[[ DATA PROVIDED, beginning ]]

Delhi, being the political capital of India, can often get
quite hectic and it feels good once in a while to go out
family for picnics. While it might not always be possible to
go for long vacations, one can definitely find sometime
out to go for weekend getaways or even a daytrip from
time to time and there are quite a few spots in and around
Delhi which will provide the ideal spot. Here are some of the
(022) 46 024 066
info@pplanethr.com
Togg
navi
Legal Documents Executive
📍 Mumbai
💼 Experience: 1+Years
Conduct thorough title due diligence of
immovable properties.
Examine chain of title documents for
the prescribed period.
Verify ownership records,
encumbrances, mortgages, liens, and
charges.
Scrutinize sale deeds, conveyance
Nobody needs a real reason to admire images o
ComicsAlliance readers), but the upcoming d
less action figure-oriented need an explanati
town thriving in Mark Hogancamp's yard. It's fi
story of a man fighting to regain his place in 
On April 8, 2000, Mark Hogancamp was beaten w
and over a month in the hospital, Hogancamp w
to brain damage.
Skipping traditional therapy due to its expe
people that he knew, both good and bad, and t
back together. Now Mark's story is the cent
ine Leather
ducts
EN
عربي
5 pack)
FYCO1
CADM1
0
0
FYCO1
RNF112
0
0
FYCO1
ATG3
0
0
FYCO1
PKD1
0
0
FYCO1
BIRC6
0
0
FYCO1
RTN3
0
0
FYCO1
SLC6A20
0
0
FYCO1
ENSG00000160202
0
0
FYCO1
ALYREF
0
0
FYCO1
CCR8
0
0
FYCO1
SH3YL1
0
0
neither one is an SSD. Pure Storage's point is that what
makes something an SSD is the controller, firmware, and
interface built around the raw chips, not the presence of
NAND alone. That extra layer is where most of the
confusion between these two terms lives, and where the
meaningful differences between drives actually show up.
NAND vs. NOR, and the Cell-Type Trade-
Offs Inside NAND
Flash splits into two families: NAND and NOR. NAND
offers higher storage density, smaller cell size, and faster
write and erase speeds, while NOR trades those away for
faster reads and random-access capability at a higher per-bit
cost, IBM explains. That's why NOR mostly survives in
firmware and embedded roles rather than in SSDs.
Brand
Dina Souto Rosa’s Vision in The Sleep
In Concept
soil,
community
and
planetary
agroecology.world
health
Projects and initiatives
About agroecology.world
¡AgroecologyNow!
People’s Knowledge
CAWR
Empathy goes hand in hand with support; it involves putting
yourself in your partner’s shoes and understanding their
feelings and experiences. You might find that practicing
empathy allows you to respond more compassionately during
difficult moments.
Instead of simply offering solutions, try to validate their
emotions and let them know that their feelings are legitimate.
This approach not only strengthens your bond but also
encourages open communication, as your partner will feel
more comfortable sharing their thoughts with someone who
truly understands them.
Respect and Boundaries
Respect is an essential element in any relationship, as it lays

[[ DATA PROVIDED, end ]]

THE TASK: Line count for the string "more": please say how many lines in the entries above contain it, with no other words.

TASK SOLUTION: 2